Building a perennial farm is hard, but our world needs more of them

Publication: Des Moines Register

Author: Wendy Johnson

If the taxpayers’ money is going to support agriculture, it should support those who provide ecosystem services.

I moved back to Iowa to farm with my family in 2010 and since then have witnessed major flooding and drought, torrential downpours of more than 10 inches at a time and month-long dry heat spells with no rain. This summer alone, our annual crops suffered from an unusual late frost near Memorial Day, tornadoes and wind damage and an increase in insect populations most likely caused by drought.

Each year in the past 10 I’ve heard my father say, “I’ve never seen this in my entire farming career.” And he’s been farming in Iowa for over 50 years.

Climate change is firmly and unequivocally here. According to the United Nations, we are locked into 30 years of worsening climate impacts no matter what the world does. This means the extreme droughts, severe heat waves, catastrophic downpours, flooding and storm systems creating derechos and tornados will continue and even worsen.

We cannot live in fear or despair. We need to work aggressively toward resiliency. Agriculture accounts for about a quarter of our greenhouse gas emissions, and farms like our family farm are part of the problem — but also the solution.

Our annual cropping systems farm is energy-dependent. We use fossil fuels in almost everything to grow corn and soybeans, from the diesel in the tractor engines to the manufactured chemicals and fertilizers used to ensure a 220-bushel corn crop, to the natural gas to dry the corn in the bin. I feel stuck in this system, but if we want to remain in the business of farming today, we need to grow corn. Ask any farmer: If you switch to another grain or turn your high Corn Suitability Rating crop ground to pasture for grazing, you must consider the opportunity cost of corn, and hands down, you won’t make much money if anything at all. Especially with today’s current high prices of commodity crops.

Our other farm, Jóia Food Farm, is an oasis in a sea of corn and beans. We have planted thousands of trees and bushes, transitioned tillable corn acres to perennial pastures and are establishing silvopastures. We use adaptive grazing that helps strengthen and lengthen the grazing season as well as improve herd health. We are restoring a riparian area and propagating and planting trees for cleaner water and more stabilized stream banks. We invite grassland birds to nest by not mowing some pastures for winter hay until after nesting bird season ends, and we are planting Kernza as a transition to organic perennial crop.

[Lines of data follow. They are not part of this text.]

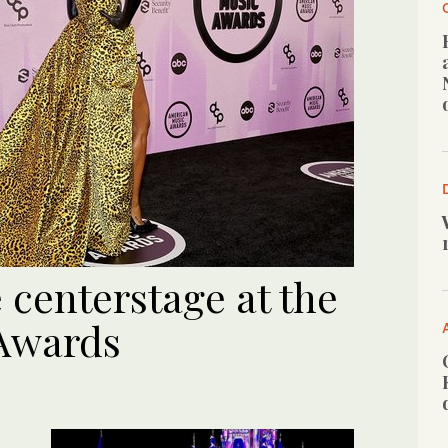
 centerstage at the
 Awards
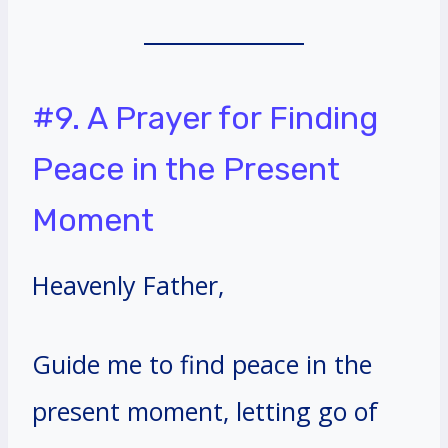
#9. A Prayer for Finding
Peace in the Present
Moment
Heavenly Father,
Guide me to find peace in the
present moment, letting go of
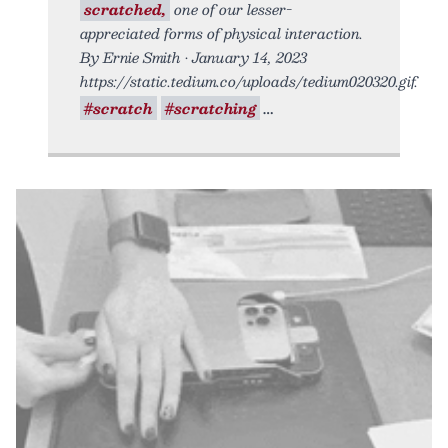
scratched,
one of our lesser-
appreciated forms of physical interaction.
By Ernie Smith • January 14, 2023
https://static.tedium.co/uploads/tedium020320.gif.
#scratch
#scratching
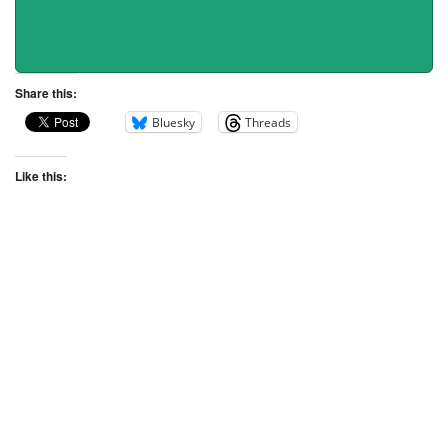
Share this:
Bluesky
Threads
Like this:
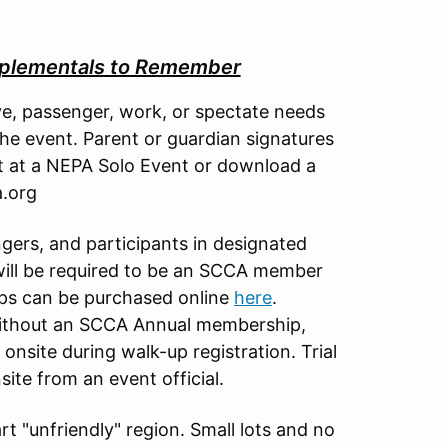
plementals to Remember
e, passenger, work, or spectate needs
 the event. Parent or guardian signatures
et at a NEPA Solo Event or download a
a.org
ngers, and participants in designated
 will be required to be an SCCA member
ips can be purchased online
here
.
without an SCCA Annual membership,
onsite during walk-up registration. Trial
ite from an event official.
t "unfriendly" region. Small lots and no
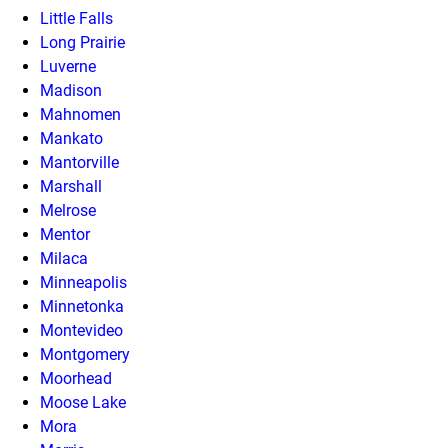
Little Falls
Long Prairie
Luverne
Madison
Mahnomen
Mankato
Mantorville
Marshall
Melrose
Mentor
Milaca
Minneapolis
Minnetonka
Montevideo
Montgomery
Moorhead
Moose Lake
Mora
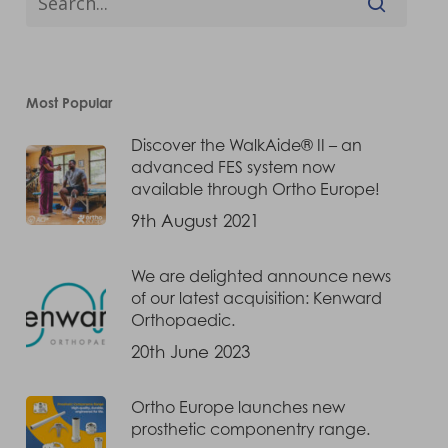
Most Popular
Discover the WalkAide® II – an
advanced FES system now
available through Ortho Europe!
9th August 2021
We are delighted announce news
of our latest acquisition: Kenward
Orthopaedic.
20th June 2023
Ortho Europe launches new
prosthetic componentry range.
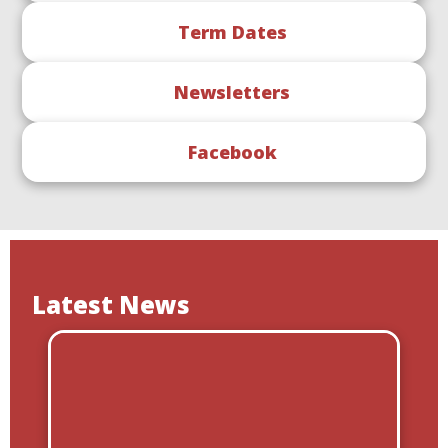
Term Dates
Newsletters
Facebook
Latest News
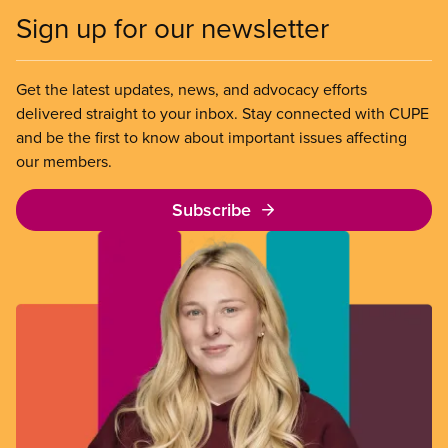
Sign up for our newsletter
Get the latest updates, news, and advocacy efforts
delivered straight to your inbox. Stay connected with CUPE
and be the first to know about important issues affecting
our members.
Subscribe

We also have several pollinator habitats and prairie plantings that support and increase wildlife populations.

We invite people to work/volunteer/intern/tour the farm, continuing to grow community around food and nature. And the vision of our farm is a collaborative one, joining more and more people together to grow food to feed the community we live in, bridging the urban and rural divide.

Today, the farmstead is surrounded by perennials for the first time in over 70 years, and we have created our very own resilient microclimate. It’s the most amazing feeling. And I want to do and see more of this.

Making enough money to build and grow a perennial farm is hard, and yet there is so much we are providing to mitigate climate change and help build a more attractive northeast Iowa: cleaner air and water. More carbon is sequestered in the ground. More biodiversity. More people on the land.